In fact, Dukes’ trial counsel underscored this problem with the intent element of the attempted murder and murder charges in closing argument when he stated:
*821Now, it is true, it is true under liability for crimes of another that if the crime is reasonably foreseeable that takes place during the intended crime, and in this case the intended crime being robbery, then you’re guilty of that, too. And it is reasonably foreseeable to think if you bring a gun to a hold-up and someone gets shot and dies, that you are likewise responsible for it.
Based upon the postconviction court’s finding that Dukes’ trial counsel did not discuss with Dukes the strategy of conceding guilt to any element and did not obtain Dukes’ explicit agreement to such a strategy, this concession requires a new trial. In the absence of any finding by the post-conviction court that Dukes consented to or somehow acquiesced in trial counsel’s concession of guilt, prejudice is presumed and a harmless error analysis is not appropriate. Dukes II, 621 N.W.2d at 254; State v. Wiplinger, 343 N.W.2d 858, 861 (Minn.1984).
II.
The posteonviction court also concluded that Dukes was procedurally barred from raising his claim of ineffective assistance of counsel in a postconviction proceeding because the legal and factual bases for that claim were known to Dukes at the time of his direct appeal. This conclusion is directly contrary to our holding in Dukes II that these claims fell within an exception to the general rule that claims raised or known at the time of direct appeal will not be considered on a petition for postconviction relief. 621 N.W.2d at 254-55. There, we recognized that the procedural bar does not apply to claims that require the court to hear testimony concerning the communications between the defendant and trial counsel. We said that “[t]he claim of whether Dukes consented to his counsel’s admission of Dukes’ guilt to aggravated robbery is exactly the type of claim that needs additional fact-finding before it can be resolved.” Id. at 255.

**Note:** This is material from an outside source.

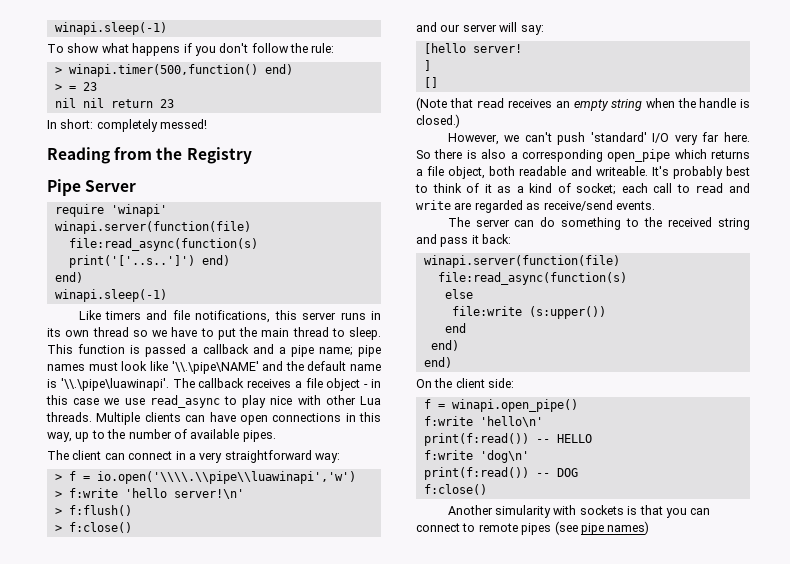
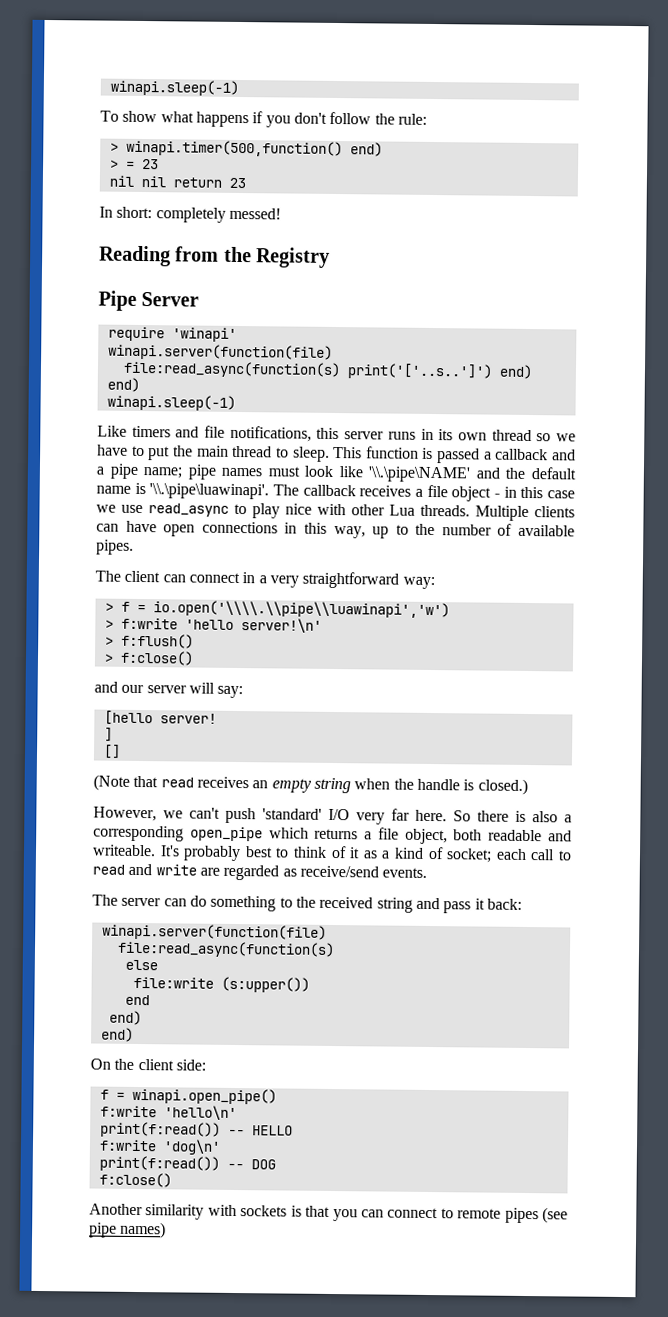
[494,505,551,518] simularity -> [145,1204,205,1220] similarity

It might be the better practice, in future cases, to require that a defendant, who wishes to pursue a claim of ineffective assistance of trial counsel that cannot be determined on the trial record, first move to stay the direct appeal to permit postcon-viction proceedings or be deemed to have waived the claim. But we did not require that procedure in Dukes II and our determination that Dukes was not precluded from raising the claim of ineffective assistance of counsel in a postconviction petition stands as the law of the case.
Because Dukes’ trial counsel conceded Dukes’ guilt of attempted aggravated robbery, Dukes did not consent to or acquiesce in that concession, and Dukes was not precluded from seeking review of the issue in postconviction proceedings, I would reverse the district court and order a new trial.
. Kevin McConnon testified that Lewis gave him an explanation of the day of the attempted robberies that contradicted Lewis' plea testimony.